The study involved 16 obese and 16 non-obese women. Researchers assigned each participant a half-hour computer task while also giving them the option of eating a 125-calorie portion of mac and cheese. These women could work for as many “rewards” as they craved. So, for instance, four half-hour computer tasks would allow them 500 calories’ worth of mac and cheese.
Half the women were assigned to a “week group,” which involved one computer session each week for five weeks. The other half participated in daily computer sessions over five days.
Researchers found the daily group — those women rewarded mac and cheese every day for five consecutive days—got burned out with the comfort food fairly quickly and ate 100 fewer calories each day. The weekly group who only got the mac and cheese once a week, on the other hand, devoured 30 more calories each day during the study.
The take-home message here is what scientists call habituation: If you repeatedly eat the same flavor of Ben & Jerry’s or whatever your not-so healthy indulgence might be, you’ll become so bored revisiting that food again and again that you eat less.
Maybe your go-to comfort food is pizza. I don’t care how much you love it. If your Friday dinner involves the same pepperoni deep-dish pie you ate every other night this week, odds are you’re not going to enjoy it nearly as intensely as you did Monday night, so you’re less likely to reach for that third slice.
If you want to burn fat, you’re not eating pizza every night. So let’s apply habituation to healthy eating.

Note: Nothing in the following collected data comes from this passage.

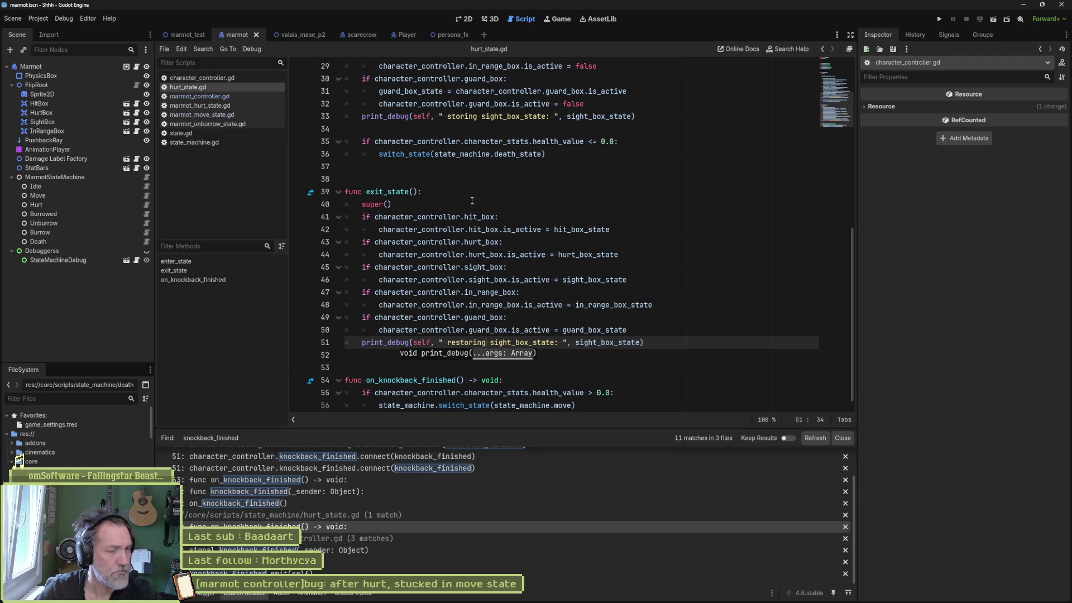
{"action": "left_click", "coordinate": [189, 35]}
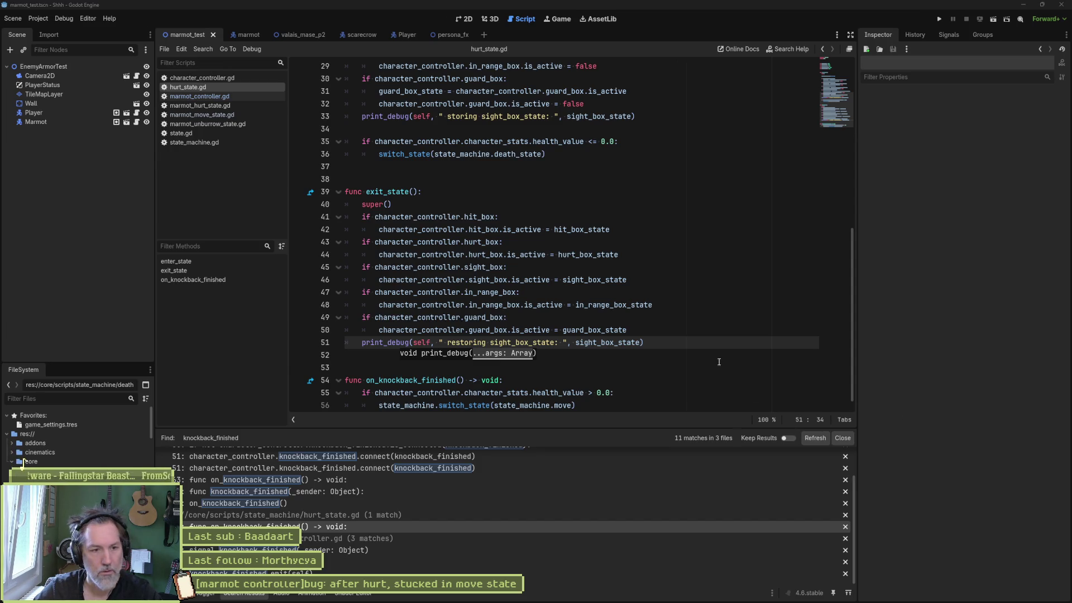
{"action": "key", "text": "F6"}
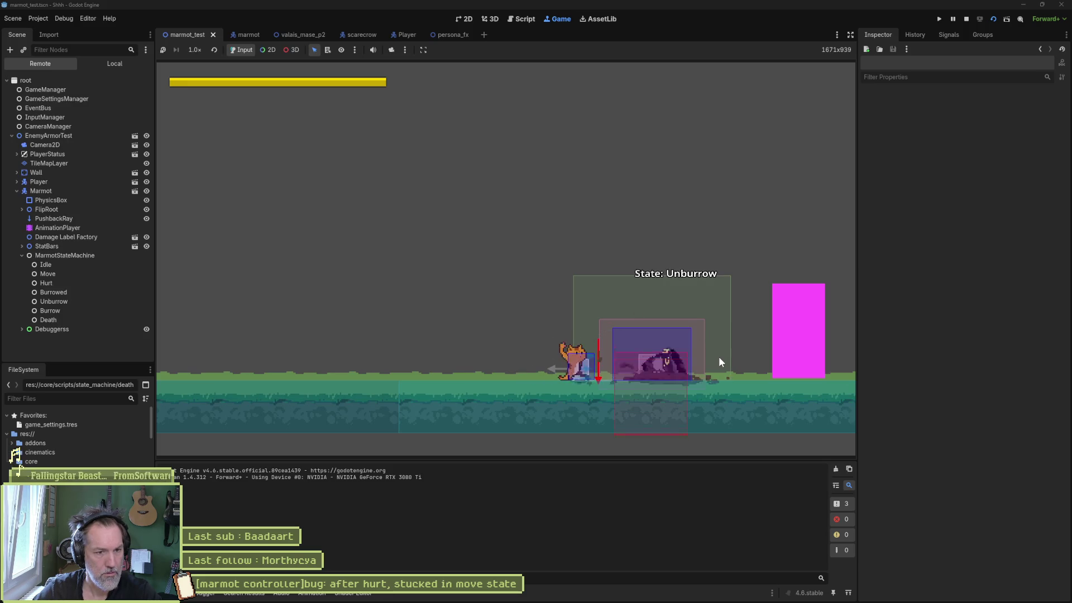
Hit the marmot in the test run, then stop it, logging 'storing sight_box_state: true'.
{"action": "key", "text": "F8"}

Let’s say your boyfriend’s dying to check out that new sushi buffet down the street. You acquiesce, but resolve you’ll only make healthy choices. Even so, odds are you’ll eat more food simply because of that buffet’s sheer variety than had you ordered from a menu at your favorite sushi bar.
You might, for instance, want to try every variety of the sashimi, rather than sticking to the mackerel and yellow tail you order at an a la carte sushi bar. You end up eating eight pieces rather than your normal three, simply because you had to try the squid and eel, which you’ve never had the courage to order.
And remember, healthy food becomes unhealthy when you overdo it.
I want you to eat tons of non-starchy veggies. It’s impossible, after all, to get fat eating spinach and Brussels sprouts. But when it comes to everything else, lack of variety might be your best ally for fat loss.